EXTRACT PROVIDED:
I left a home, a place I grew to love, and people, with whom I shared life.  I left African heat and rain and crazy traffic, 3 hour church services in French and Hausa.  I left students, kids I loved and grew alongside.  I left family dinners every Wednesday night, girls high school Bible Study every Monday night, and prayer group every Saturday afternoon.  I left incredible coworkers and parents and neighbors who felt like parents.  I left worship-leading with Abby, the smell of dust after it rains, and French conversations with the workers at Sahel.  I left laughter and community.  My heart feels the ache of leaving.  No, no one has died.  But I still grieve the loss of these beautiful things in my life.  I still grieve.

And life moves on here in Pennsylvania.  I'm glad it does.  I'm thankful that I'm busy and I have things to do and people to see, appointments to make.  The things, the to-do list acts as a distraction in a lot of ways, hopefully in a healthy way.  I'm applying for jobs, visiting schools, seeing friends, traveling for weddings, and finally getting to those annual check-ups.

This transition has been different than the other couple times that I've come home.  Before, I knew I would be returning to my Niger-home, to all the things familiar, the smells, the people, the school, and a clear sense of purpose.  And this time, when August 9th comes around and everyone is starting school at Sahel Academy, I will be in Pennsylvania.  And I think of my fourth graders this past year who cried when I left on the last day of school.  I think of the class I taught last year and how I spoke at their fifth grade recognition and how they will be middle schoolers and I'm missing it.  I think of how short-staffed Sahel is and how they are combing elementary classes and how they still don't have a kindergarten teacher.  I think of all the memories I made with close friends who will still be teaching at Sahel next school year and how I won't be with them this time.

MATERIAL PROVIDED:
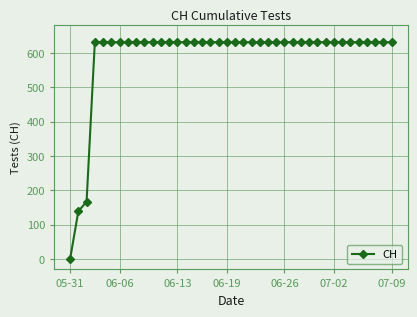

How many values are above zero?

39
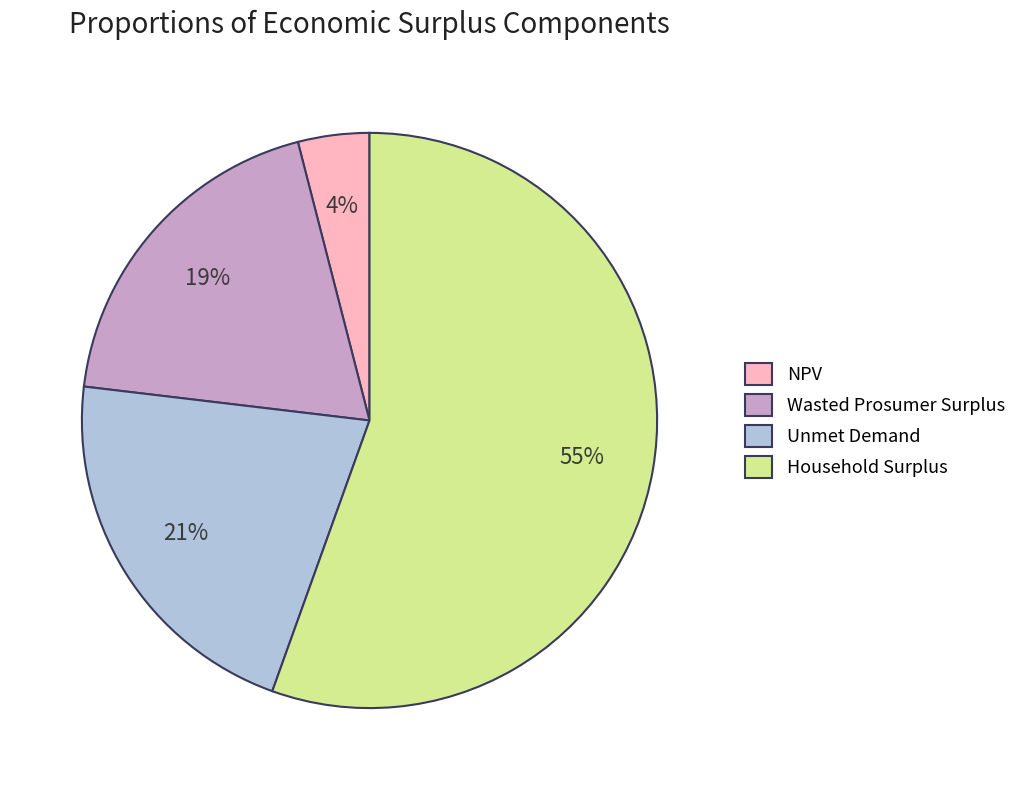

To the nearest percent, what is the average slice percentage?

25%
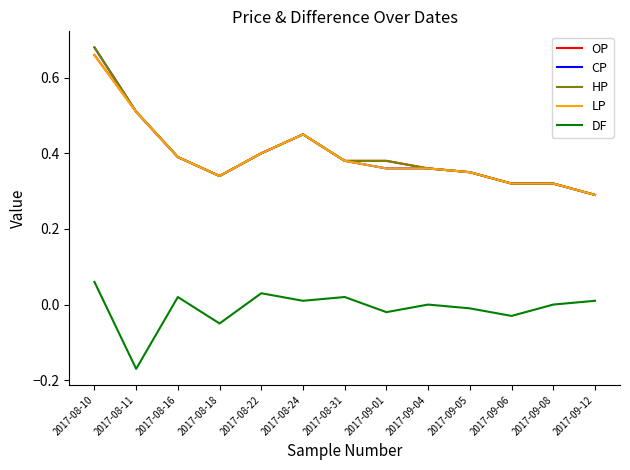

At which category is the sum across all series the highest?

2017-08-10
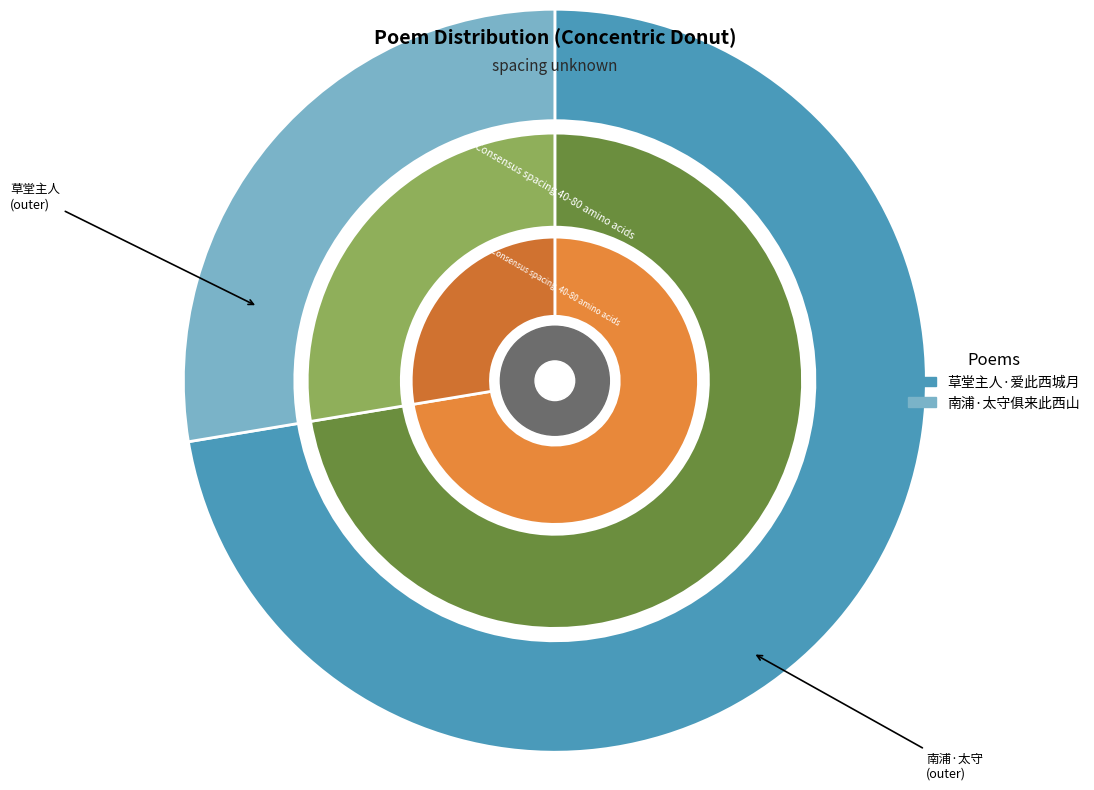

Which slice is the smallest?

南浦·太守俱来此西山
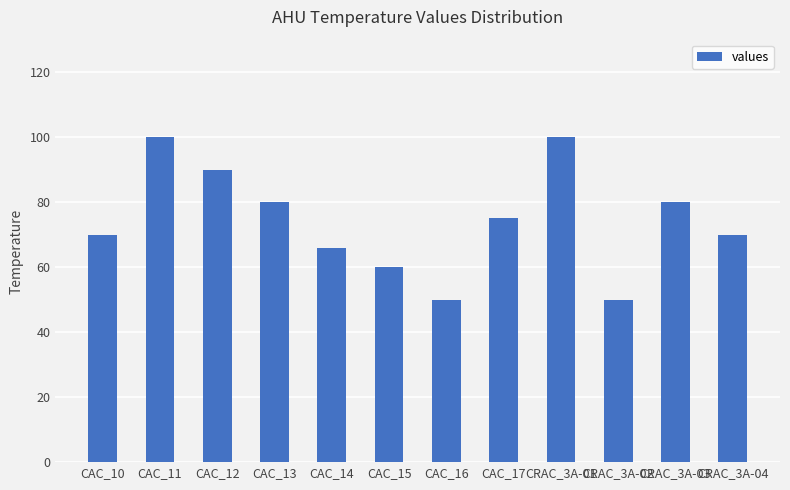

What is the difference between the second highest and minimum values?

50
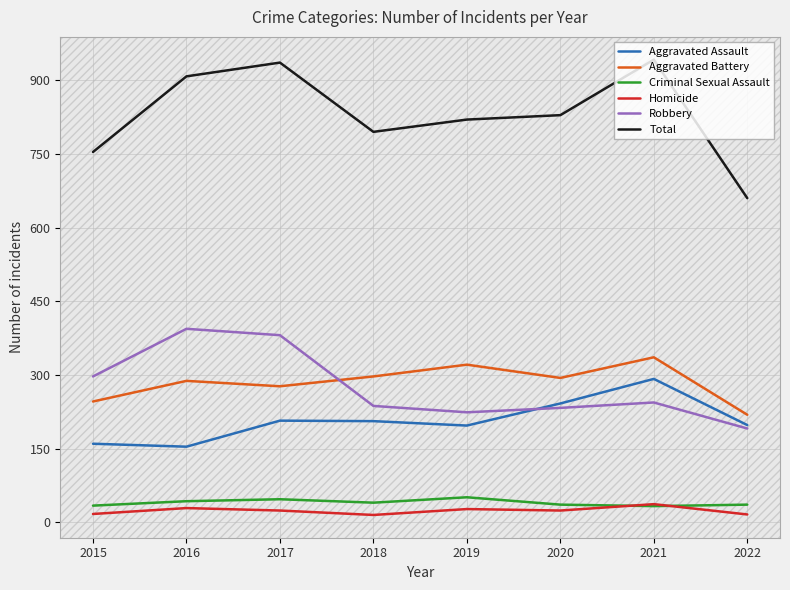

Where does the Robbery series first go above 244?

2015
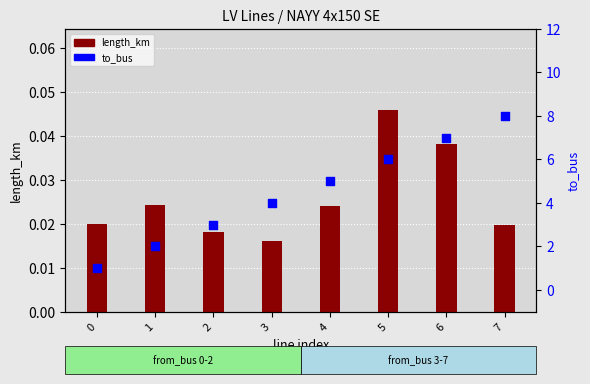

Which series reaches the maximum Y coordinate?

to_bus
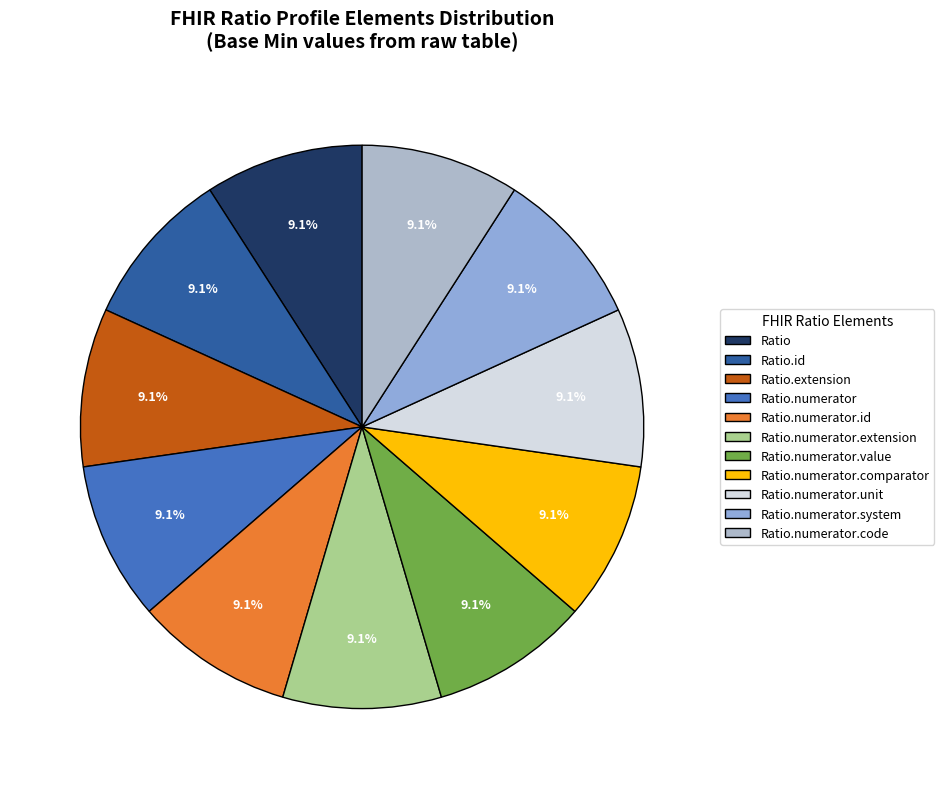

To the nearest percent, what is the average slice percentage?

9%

PROBLEMS TO SOLVE:
A. Repeat, word for word, the stretch of the passage about leaving Niger from "This transition has" through "them this time.".
B. Answer these questions using the passage about leaving Niger.
(i) On which night of the week were the family dinners held?
(ii) In which state is the writer living now?
(iii) On what date will everyone start school at Sahel Academy?
C. Resume the passage about leaving Niger after its final sentence, keeping the same first-person voice.

ANSWERS FOR THE TASKS:
A.
This transition has been different than the other couple times that I've come home.  Before, I knew I would be returning to my Niger-home, to all the things familiar, the smells, the people, the school, and a clear sense of purpose.  And this time, when August 9th comes around and everyone is starting school at Sahel Academy, I will be in Pennsylvania.  And I think of my fourth graders this past year who cried when I left on the last day of school.  I think of the class I taught last year and how I spoke at their fifth grade recognition and how they will be middle schoolers and I'm missing it.  I think of how short-staffed Sahel is and how they are combing elementary classes and how they still don't have a kindergarten teacher.  I think of all the memories I made with close friends who will still be teaching at Sahel next school year and how I won't be with them this time.

B.
(i) Wednesday night
(ii) Pennsylvania
(iii) August 9th

C.
Transition books tell you to lean into the grief.  They say to maintain routine and to know yourself.  And here I am, discovering that transition isn't really about me at all.  Life in general, for that matter, isn't about me at all!  What brought meaning and purpose in my life has always been the Lord.  And that truth hasn't changed.  Ministry is daily life, Christianity lived out, continual opportunities to love much.   

"Life becomes harder for us when we live for others, but it also becomes richer and happier." - Albert Schweitzer

I am so grateful for the experiences from the past 3 years.  And I am overwhelmed by the incredible people I met along the way who mean so much to me now (part of the reason why it's so hard to say goodbye).  And that's exactly where I want to stay - in a place of thankfulness.  It's tempting to compare one place to another or one culture to another.  But that brings criticism and judgement.  I want to remain in a posture of gratitude.

"Thanksgiving is the evidence of our acceptance of whatever He gives. ...thanksgiving is necessary to live the well, whole, fullest life."  -Ann Voskamp  

My hands are open and my arms spread wide, ready to embrace whatever God would like to set before me.  Ready to worship and thank Him, because He is trustworthy.  I speak from experience.

"All I have seen teaches me to trust the Creator for all I have not seen." -Ralph Waldo Emerson

I am determined to make life all about Jesus.  My life is not mine at all.  "Do you not know that your body is a temple of the Holy Spirit, who is in you, whom you have received from God?  You are not your own; you were bought at a price.  Therefore honor God with your body." -1 Corinthians 6:19-20

God called me to Niger.  Now He's called me to Pennsylvania.  "Here am I." -Isaiah 6:8


Monday, November 28, 2016

The Compliment

"You look beautiful, Miss Knox!"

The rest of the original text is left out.